# Task directions
Copy out the lines from the one containing "Casa con encanto" through the one containing "Apezetxea Landetxea es una Casa Rural que se", including both, and reproduce them verbatim.

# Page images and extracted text

+ + + + + + +

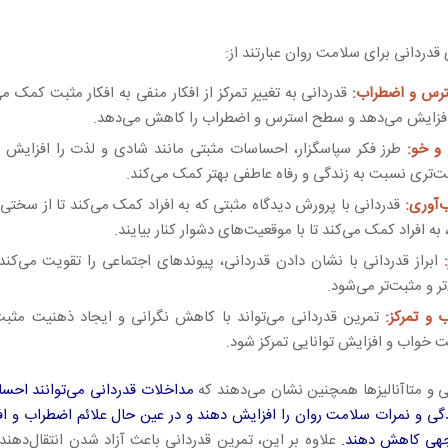
قدردانی برای سلامت روان عبارتند از:
رس و اضطراب:
قدردانی به تغییر تمرکز از افکار منفی به افکار مثبت کمک 
افزایش می‌دهد و سطح استرس و اضطراب را کاهش می‌دهد.
و خو:
طرز فکر سپاسگزار، احساسات مثبتی مانند شادی و لذت را افزایش م
ت‌تری نسبت به زندگی و رفاه عاطفی بهتر کمک می‌کند.
‌آوری:
قدردانی با پرورش دیدگاه مثبتی که به افراد کمک می‌کند تا از سختی‌
، به افراد کمک می‌کند تا با موقعیت‌های دشوار کنار بیایند.
ابراز قدردانی با نشان دادن قدردانی، پیوندهای اجتماعی را تقویت می‌کند
ر و مثبت‌تر می‌شود.
 و تمرکز:
تمرین قدردانی می‌تواند با کاهش نگرانی و ایجاد ذهنیت مثبت‌
ت خواب و افزایش توانایی تمرکز شود.
 و متاآنالیزها همچنین نشان می‌دهند که
مداخلات قدردانی می‌توانند احسا
گی و نمرات سلامت روان را افزایش دهند و در عین حال علائم اضطراب و اف
جهی کاهش دهند.
علاوه بر این، تمرین قدردانی باعث آزاد شدن انتقال‌دهن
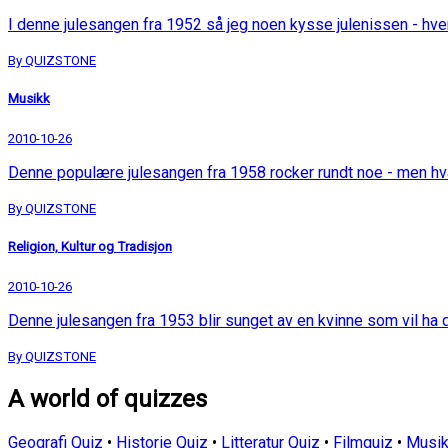
I denne julesangen fra 1952 så jeg noen kysse julenissen - hv
By QUIZSTONE
Musikk
2010-10-26
Denne populære julesangen fra 1958 rocker rundt noe - men h
By QUIZSTONE
Religion, Kultur og Tradisjon
2010-10-26
Denne julesangen fra 1953 blir sunget av en kvinne som vil ha
By QUIZSTONE
A world of quizzes
Geografi Quiz
•
Historie Quiz
•
Litteratur Quiz
•
Filmquiz
•
Musik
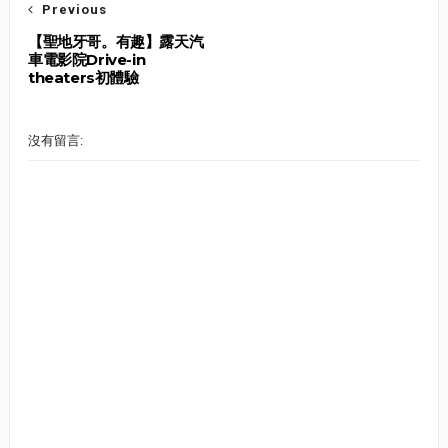
Previous
【聖地牙哥。有趣】露天汽
車電影院Drive-in
theaters初體驗
沒有留言:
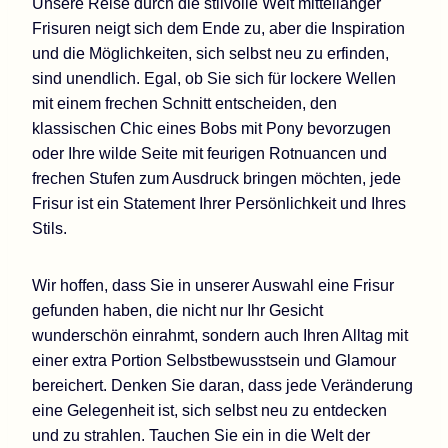
Unsere Reise durch die stilvolle Welt mittellanger
Frisuren neigt sich dem Ende zu, aber die Inspiration
und die Möglichkeiten, sich selbst neu zu erfinden,
sind unendlich. Egal, ob Sie sich für lockere Wellen
mit einem frechen Schnitt entscheiden, den
klassischen Chic eines Bobs mit Pony bevorzugen
oder Ihre wilde Seite mit feurigen Rotnuancen und
frechen Stufen zum Ausdruck bringen möchten, jede
Frisur ist ein Statement Ihrer Persönlichkeit und Ihres
Stils.
Wir hoffen, dass Sie in unserer Auswahl eine Frisur
gefunden haben, die nicht nur Ihr Gesicht
wunderschön einrahmt, sondern auch Ihren Alltag mit
einer extra Portion Selbstbewusstsein und Glamour
bereichert. Denken Sie daran, dass jede Veränderung
eine Gelegenheit ist, sich selbst neu zu entdecken
und zu strahlen. Tauchen Sie ein in die Welt der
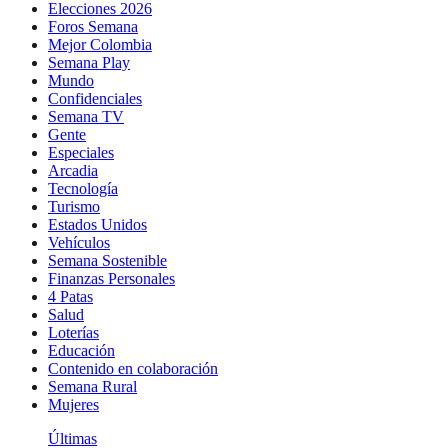
Elecciones 2026
Foros Semana
Mejor Colombia
Semana Play
Mundo
Confidenciales
Semana TV
Gente
Especiales
Arcadia
Tecnología
Turismo
Estados Unidos
Vehículos
Semana Sostenible
Finanzas Personales
4 Patas
Salud
Loterías
Educación
Contenido en colaboración
Semana Rural
Mujeres
Últimas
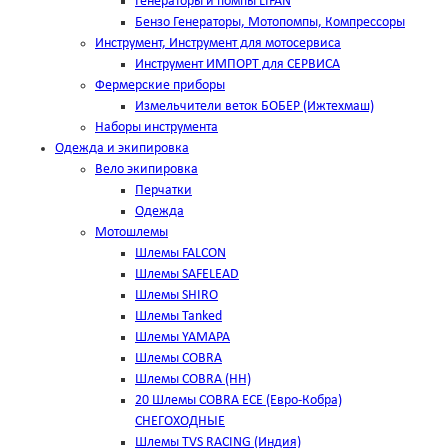
Генераторы и помпы LIFAN
Бензо Генераторы, Мотопомпы, Компрессоры
Инструмент, Инструмент для мотосервиса
Инструмент ИМПОРТ для СЕРВИСА
Фермерские приборы
Измельчители веток БОБЕР (Ижтехмаш)
Наборы инструмента
Одежда и экипировка
Вело экипировка
Перчатки
Одежда
Мотошлемы
Шлемы FALCON
Шлемы SAFELEAD
Шлемы SHIRO
Шлемы Tanked
Шлемы YAMAPA
Шлемы COBRA
Шлемы COBRA (HH)
20 Шлемы COBRA ECE (Евро-Кобра)
СНЕГОХОДНЫЕ
Шлемы TVS RACING (Индия)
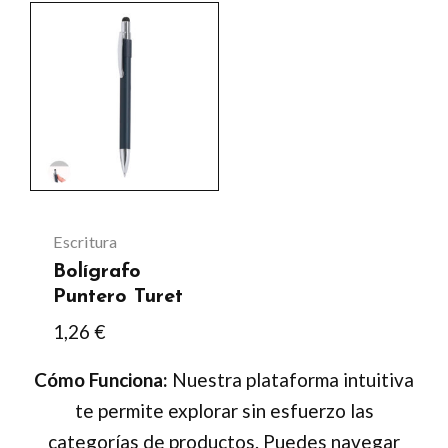
Este
de
de
producto
producto
producto
tiene
múltiples
variantes.
Las
opciones
se
Escritura
pueden
Bolígrafo
elegir
Puntero Turet
en
1,26
€
la
Cómo Funciona:
Nuestra plataforma intuitiva
página
te permite explorar sin esfuerzo las
de
categorías de productos. Puedes navegar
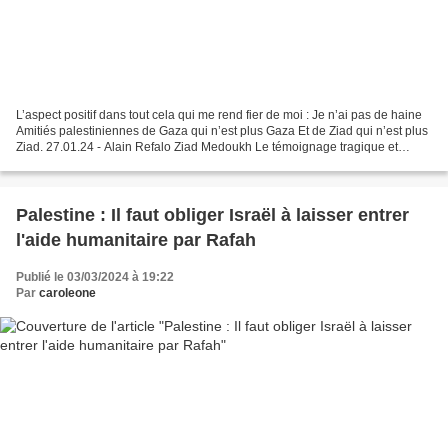
L’aspect positif dans tout cela qui me rend fier de moi : Je n’ai pas de haine
Amitiés palestiniennes de Gaza qui n’est plus Gaza Et de Ziad qui n’est plus
Ziad. 27.01.24 - Alain Refalo Ziad Medoukh Le témoignage tragique et
déchirant qu’on va lire est...
Palestine : Il faut obliger Israël à laisser entrer
l'aide humanitaire par Rafah
Publié le 03/03/2024 à 19:22
Par
caroleone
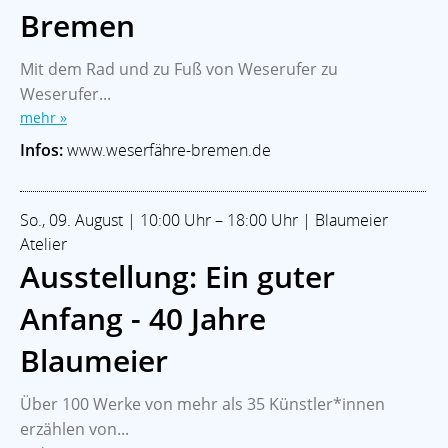
Bremen
Mit dem Rad und zu Fuß von Weserufer zu
Weserufer...
mehr »
Infos:
www.weserfähre-bremen.de
So., 09. August | 10:00 Uhr – 18:00 Uhr | Blaumeier
Atelier
Ausstellung: Ein guter
Anfang - 40 Jahre
Blaumeier
Über 100 Werke von mehr als 35 Künstler*innen
erzählen von...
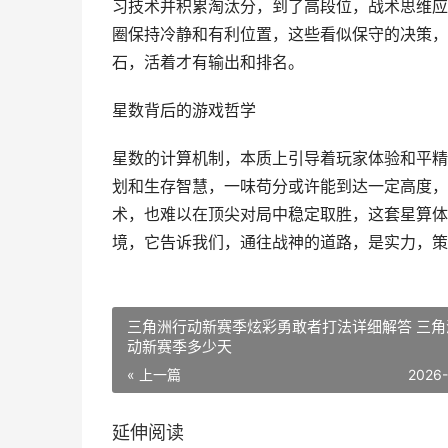
习技术并积累淘汰分，到了高段位，战术思维应
圈保持冷静和有利位置，这些看似保守的决策，
石，活着才有输出和排名。
星数背后的游戏哲学
星数的计算机制，本质上引导着玩家体验和平精
划和生存智慧，一味苟分或许能到达一定高度，
术，也难以在顶尖对局中稳定取胜，这套星算体
境，它告诉我们，通往战神的道路，是实力，策
三角洲行动新赛季炫彩勇敢者打法详细解答 三角
动新赛季多少天
« 上一篇
2026
延伸阅读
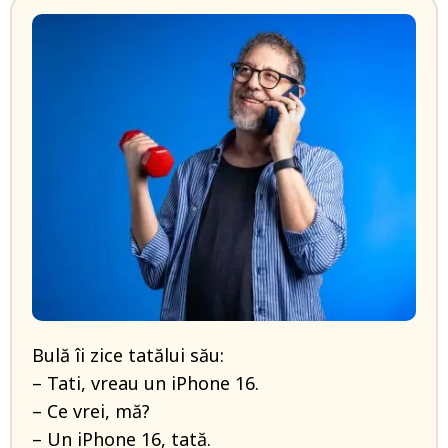
Bulă îi zice tatălui său:
– Tati, vreau un iPhone 16.
– Ce vrei, mă?
– Un iPhone 16, tată.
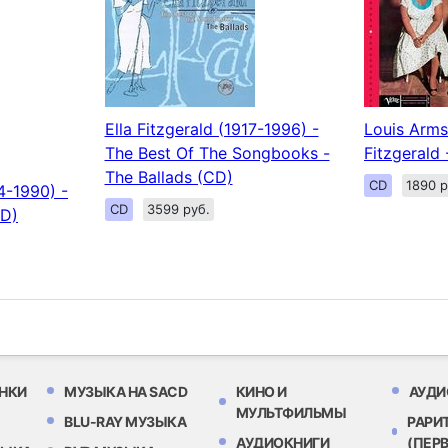
Ella Fitzgerald (1917-1996) -
Louis Arms
The Best Of The Songbooks -
Fitzgerald 
The Ballads (CD)
CD
1890 р
4-1990) -
CD
3599 руб.
VD)
НКИ
МУЗЫКА НА SACD
КИНО И
АУДИ
МУЛЬТФИЛЬМЫ
BLU-RAY МУЗЫКА
РАРИ
АУДИОКНИГИ
(ПЕР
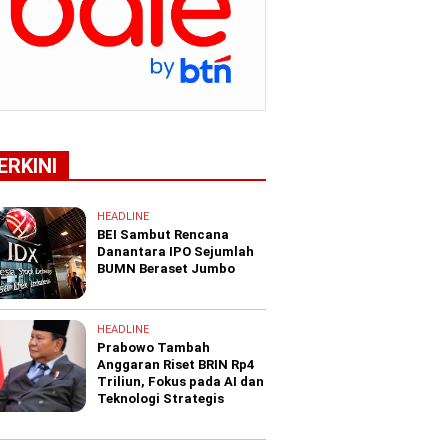
ERKINI
HEADLINE
BEI Sambut Rencana
Danantara IPO Sejumlah
BUMN Beraset Jumbo
HEADLINE
Prabowo Tambah
Anggaran Riset BRIN Rp4
Triliun, Fokus pada AI dan
Teknologi Strategis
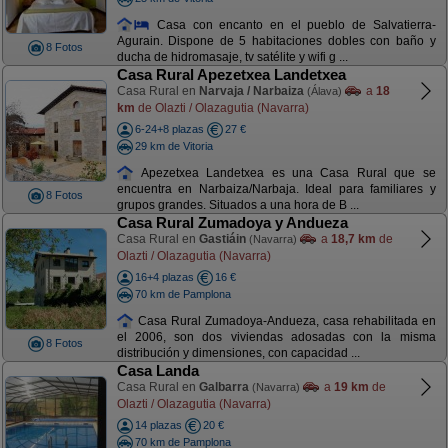
Casa con encanto en el pueblo de Salvatierra-
Agurain. Dispone de 5 habitaciones dobles con baño y
8 Fotos
ducha de hidromasaje, tv satélite y wifi g ...
Casa Rural Apezetxea Landetxea
Casa Rural en
Narvaja / Narbaiza
a
18
(Álava)
km
de Olazti / Olazagutia (Navarra)
6-24+8 plazas
27 €
29 km de Vitoria
Apezetxea Landetxea es una Casa Rural que se
encuentra en Narbaiza/Narbaja. Ideal para familiares y
8 Fotos
grupos grandes. Situados a una hora de B ...
Casa Rural Zumadoya y Andueza
Casa Rural en
Gastiáin
a
18,7 km
de
(Navarra)
Olazti / Olazagutia (Navarra)
16+4 plazas
16 €
70 km de Pamplona
Casa Rural Zumadoya-Andueza, casa rehabilitada en
el 2006, son dos viviendas adosadas con la misma
8 Fotos
distribución y dimensiones, con capacidad ...
Casa Landa
Casa Rural en
Galbarra
a
19 km
de
(Navarra)
Olazti / Olazagutia (Navarra)
14 plazas
20 €
70 km de Pamplona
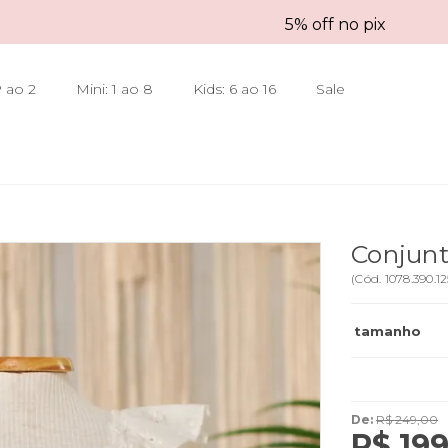
5% off no pix
 ao 2
Mini: 1 ao 8
Kids: 6 ao 16
Sale
Conjun
(
Cód.
1078.390.12
tamanho
De:
R$ 249,00
R$ 199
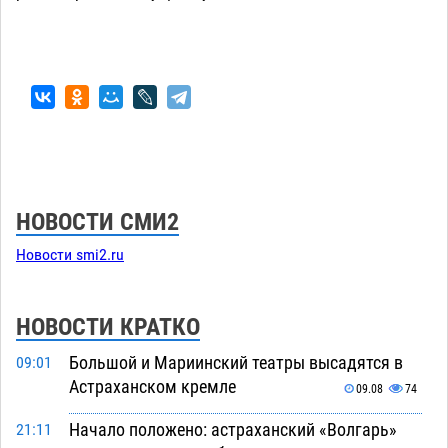
НОВОСТИ СМИ2
Новости smi2.ru
НОВОСТИ КРАТКО
Большой и Мариинский театры высадятся в
09:01
Астраханском кремле
09.08
74
Начало положено: астраханский «Волгарь»
21:11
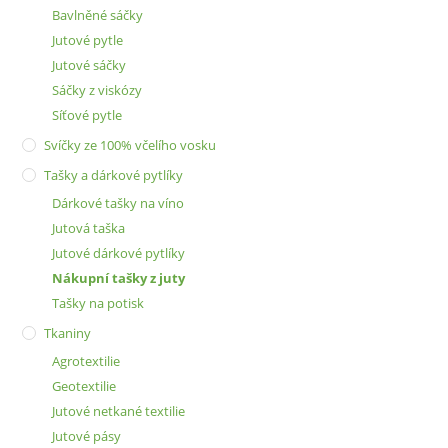
Bavlněné sáčky
Jutové pytle
Jutové sáčky
Sáčky z viskózy
Síťové pytle
Svíčky ze 100% včelího vosku
Tašky a dárkové pytlíky
Dárkové tašky na víno
Jutová taška
Jutové dárkové pytlíky
Nákupní tašky z juty
Tašky na potisk
Tkaniny
Agrotextilie
Geotextilie
Jutové netkané textilie
Jutové pásy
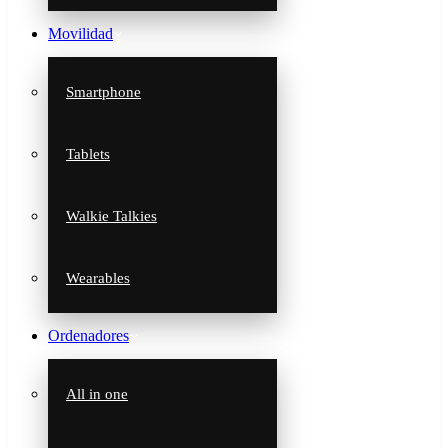
Movilidad
Smartphone
Tablets
Walkie Talkies
Wearables
Ordenadores
All in one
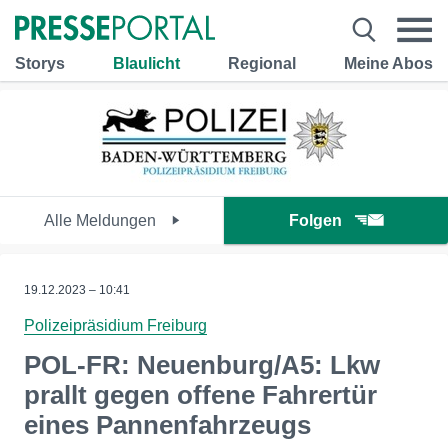
Storys
Blaulicht
Regional
Meine Abos
Alle Meldungen
Folgen
19.12.2023 – 10:41
Polizeipräsidium Freiburg
POL-FR: Neuenburg/A5: Lkw
prallt gegen offene Fahrertür
eines Pannenfahrzeugs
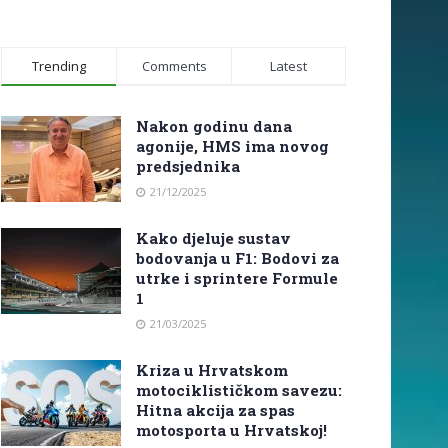
Trending
Comments
Latest
Nakon godinu dana
agonije, HMS ima novog
predsjednika
21/12/2025
Kako djeluje sustav
bodovanja u F1: Bodovi za
utrke i sprintere Formule
1
21/03/2025
Kriza u Hrvatskom
motociklističkom savezu:
Hitna akcija za spas
motosporta u Hrvatskoj!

+ + + + + + +

# Expected answer
Casa con encanto en el pueblo de Salvatierra-
Agurain. Dispone de 5 habitaciones dobles con baño y
8 Fotos
ducha de hidromasaje, tv satélite y wifi g ...
Casa Rural Apezetxea Landetxea
Casa Rural en
Narvaja / Narbaiza
a
18
(Álava)
km
de Olazti / Olazagutia (Navarra)
6-24+8 plazas
27 €
29 km de Vitoria
Apezetxea Landetxea es una Casa Rural que se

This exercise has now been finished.